A second green cell site was activated in 2009 on Chambers Island in Door County. The cliffs lining Door County's rugged shoreline were blocking the signals from mainland towers, leaving many area residents with limited cellular service, as well as leaving emergency personnel with limited radio coverage. The green cell site runs on batteries charged by solar panels at the base of the tower and a wind turbine installed on tower. A propane generator is available as a back-up source of power if there is inadequate wind or sun to charge the batteries.

== Femtocells ==
Cellcom was the first CDMA carrier in the U.S. to be a member of the non-profit organization founded in 2007 to promote worldwide femtocell deployment. Femto technology offers a low cost and highly effective solution to dead zones, particularly in small areas such as a home. In addition, a femtocell offers higher data rates, better voice quality and improved multi-media experiences.

In 2009, Cellcom received the first Femtocell Industry Award for significant progress or commercial launch by a small carrier at the Femtocells World Summit in London.

==Network==

Frequency bands used on the Cellcom Network
Frequency Band: Band Number; Protocol; Generation; Status; Notes
700 MHz: 12; LTE; 4G; Active/built out
700 MHz: 13
1.7/2.1 GHz AWS: 4/66; Active
1.9 GHz: 2
3.5 GHz CBRS: 48
850 MHz CLR: n5; NR; 5G; Active/building out
1.9 GHz PCS: n2
2.5 GHz C-Band: n41
28 GHz Ka-Band: n261; Branded as "5G+", these are the mmWave bands.

Cellcom is a Verizon LTE in Rural America (LTEiRA) partner.
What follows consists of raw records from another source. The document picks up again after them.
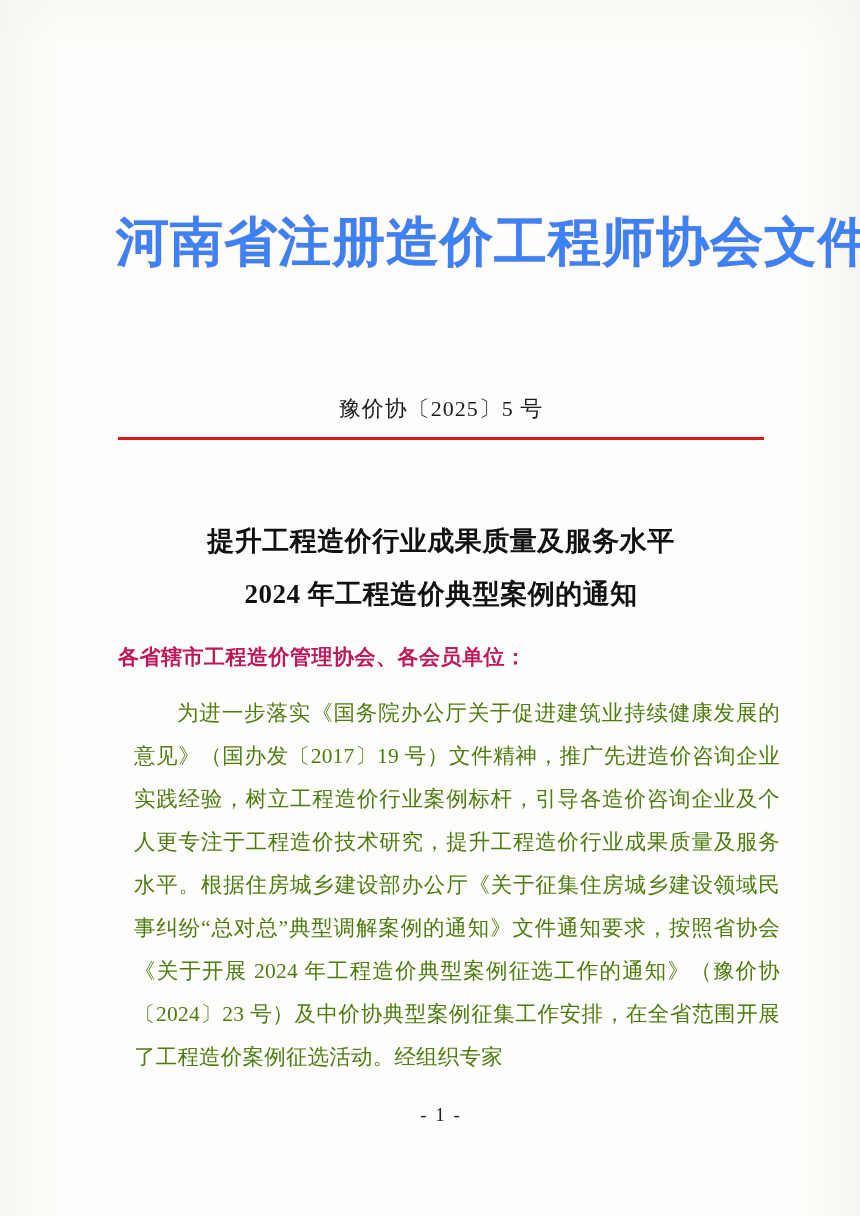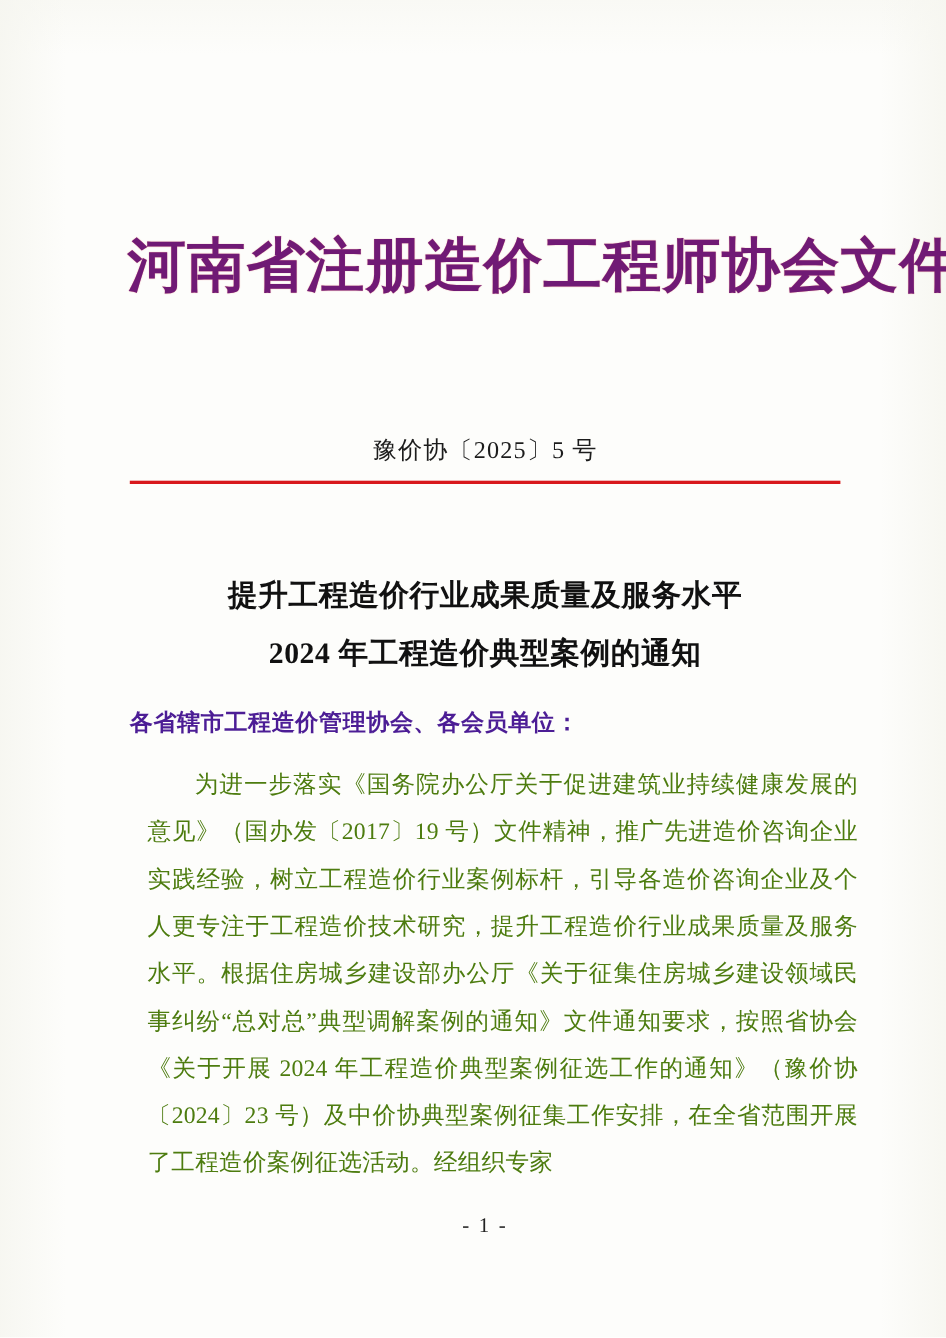--- a/index.html
+++ b/index.html
@@ -38,21 +38,21 @@
     top: 0;
     width: 646px;
     height: 1216px;
   }
   .doc-title {
     position: absolute;
     top: 212px;
     left: -2px;
     width: 650px;
     text-align: center;
-    color: #701a75;
+    color: #3b82f6;
     font-family: "Liberation Serif", "DejaVu Serif", serif;
     font-weight: 700;
     font-size: 53px;
     letter-spacing: 1px;
     line-height: 1.15;
     white-space: nowrap;
     text-shadow: 0 0 1px rgba(216,25,28,0.5);
   }
   .doc-number {
     position: absolute;
@@ -89,21 +89,21 @@
     font-family: Liberation Serif, serif;
   }
   .salutation {
     position: absolute;
     top: 643px;
     left: 0;
     width: 646px;
     font-weight: 700;
     font-size: 21px;
     letter-spacing: 0.5px;
-    color: #4c1d95;
+    color: #be185d;
   }
   .body-text {
     position: absolute;
     top: 692px;
     left: 16px;
     width: 646px;
     font-size: 21.5px;
     line-height: 43px;
     text-align: justify;
     text-justify: inter-ideograph;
Through this partnership, customers of both carriers will benefit from the high-speed, fourth-generation long-term evolution (LTE) services.
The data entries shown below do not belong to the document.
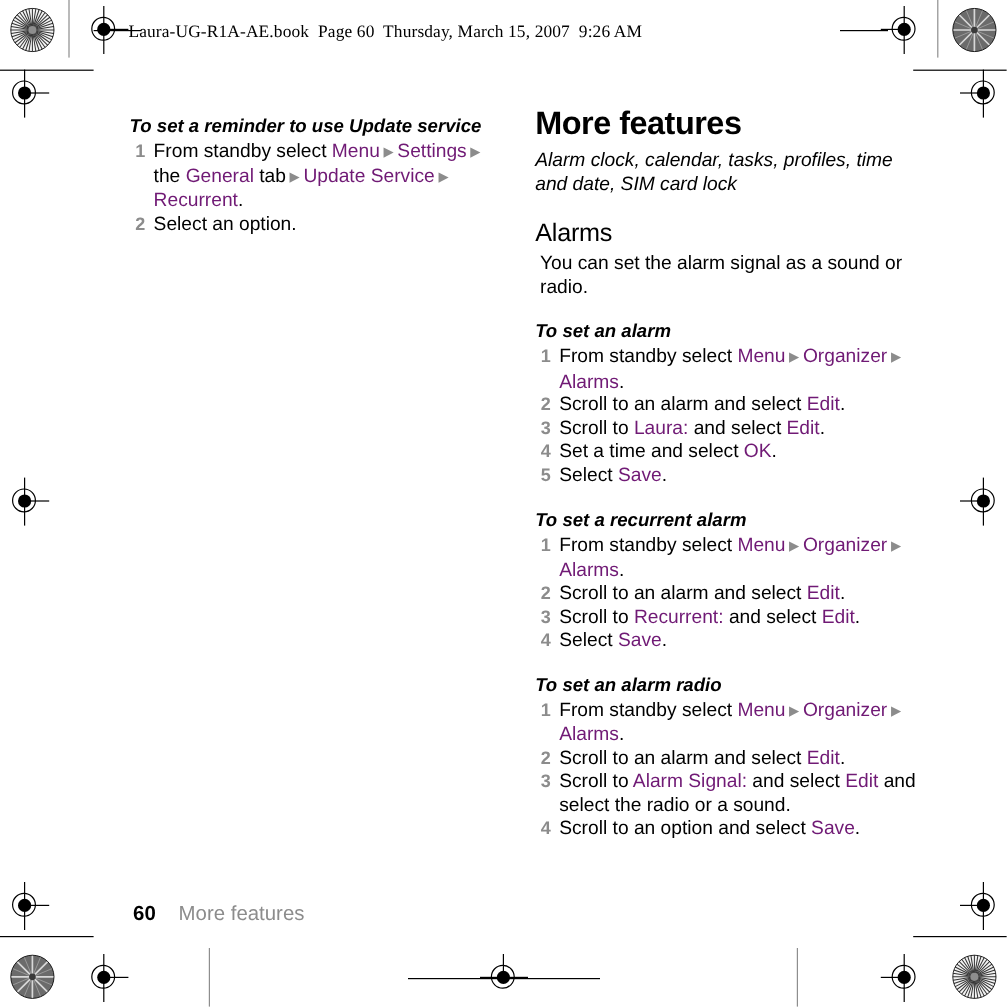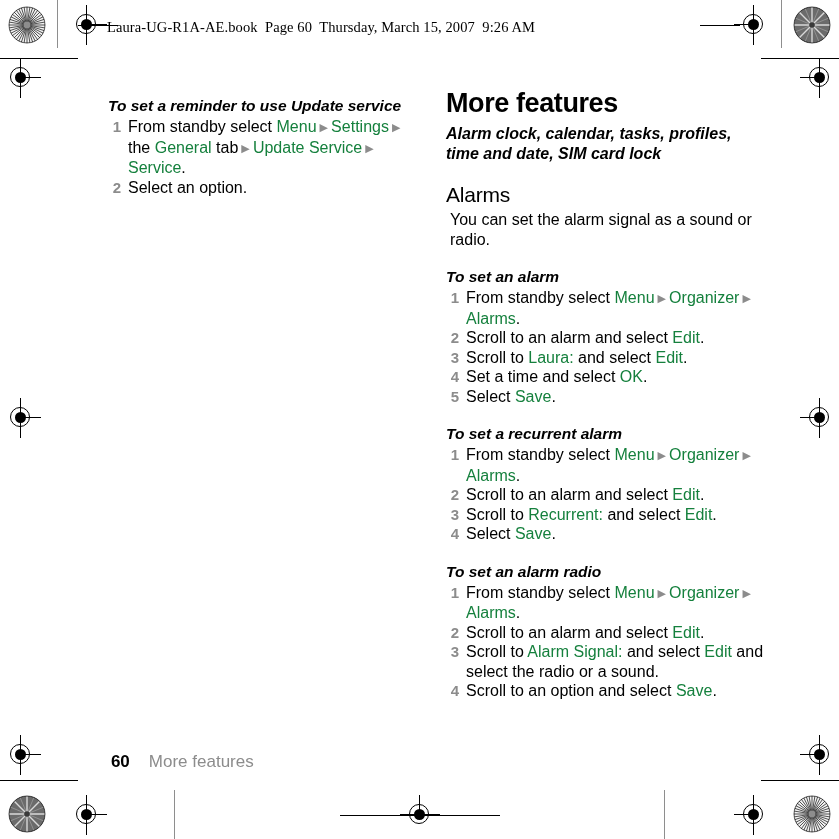--- a/index.html
+++ b/index.html
@@ -111,21 +111,21 @@
   
   .h1 {
     font-size: 27px;
     font-weight: bold;
     line-height: 30px;
     letter-spacing: -0.4px;
     margin: 0 0 6px 0;
   }
   .h1-sub {
     font-style: italic;
-    font-weight: bold;
+    font-weight: normal;
     font-size: 16px;
     line-height: 19.5px;
     margin: 0 0 20px 0;
   }
   .h2 {
     font-size: 21px;
     font-weight: normal;
     line-height: 24px;
     letter-spacing: -0.2px;
     margin: 0 0 3px 0;
@@ -164,21 +164,21 @@
     left: 0;
     top: 0;
     width: 13px;
     text-align: right;
     color: #8c8c8c;
     font-weight: bold;
     font-size: 15px;
   }
 
   
-  .ui { color: #15803d; }
+  .ui { color: #701a75; }
   .arrow { color: #8c8c8c; font-size: 11px; vertical-align: 1px; }
 
   
   #doc-footer {
     position: absolute;
     left: 92px;
     top: 729px;
     font-size: 17px;
     line-height: 22px;
     white-space: pre;
@@ -436,21 +436,21 @@
   <div class="rule-v gray" style="left:664px; top:790px; height:49px;"></div>
 
   <div id="doc-header">Laura-UG-R1A-AE.book  Page 60  Thursday, March 15, 2007  9:26 AM</div>
 
   <div class="col" id="col-left">
 
     <div class="proc-title">To set a reminder to use Update service</div>
 
     <ol class="steps">
       <li>
-        <span>From standby select <span class="ui">Menu</span><span class="arrow"> ▶ </span><span class="ui">Settings</span><span class="arrow"> ▶ </span>the <span class="ui">General</span> tab<span class="arrow"> ▶ </span><span class="ui">Update Service</span><span class="arrow"> ▶ </span><span class="ui">Service</span>.</span>
+        <span>From standby select <span class="ui">Menu</span><span class="arrow"> ▶ </span><span class="ui">Settings</span><span class="arrow"> ▶ </span>the <span class="ui">General</span> tab<span class="arrow"> ▶ </span><span class="ui">Update Service</span><span class="arrow"> ▶ </span><span class="ui">Recurrent</span>.</span>
       </li>
       <li>
         <span>Select an option.</span>
       </li>
     </ol>
   </div>
 
   <div class="col" id="col-right">
 
     <h1 class="h1">More features</h1>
Cellcom has access to Verizon Wireless's extensive 700 MHz and AWS 1 spectrum holdings for use on their network.

Cellcom has made plans to extend its 4G LTE infrastructure into almost all of its existing 3G CDMA network during 2016.

In 2020 Cellcom introduced Voice over LTE and the ability to use 4G LTE data while talking on the phone, which they market as Advanced Calling.

Cellcom first started offering 5G along with Wi-Fi calling with a new SIM card in 2023. By 2024 Cellcom increased their 5G area, and worked with Verizon, to offer 5G to customers nation wide.

In 2023 Cellcom shutdown their 3G CDMA network, and shut down their 2G CMDA network on December 4, 2024.

== Other awards ==
Cellcom and its parent company Nsight were recognized in 2009 as the business recipient of the Brown County Ethics in Business Awards.

== Spokespeople ==
The company has generally utilized head coaches and executives of the NFL's Green Bay Packers as their spokespeople, although due to Verizon's official wireless provider sponsorship with the league (along with the Packers having a gate provider sponsorship at Lambeau Field with Verizon, and an additional sponsorship with U.S. Cellular for stadium wi-fi and a showplace store in the stadium atrium), the team's logos and names cannot be used nor mentioned, and generic green and gold clothing is worn in ads instead.

Mike Holmgren was the first Cellcom spokesman from 1996 to 1999, followed by team president Ron Wolf in 2000, and Mike Sherman from 2002 to 2005. Mike McCarthy was featured in team advertising until departing the Packers in 2018, where McCarthy would come into situations and throw a challenge flag in situations where Cellcom was then compared more favorably to the national providers. In the fall of 2019, current Packers coach Matt LaFleur began to endorse the company in advertising.

The company has had two departures from Packer figures as spokesmen; Eli Mattson, a third runner-up in season three of NBC's America's Got Talent, promoted the brand from 2009 until 2010. With McCarthy's departure, the company had a more general advertising campaign promoting its locally based customer support, with Cellcom call center agents in their ads using local landmarks and songs to remind customers that they're based in northeastern Wisconsin.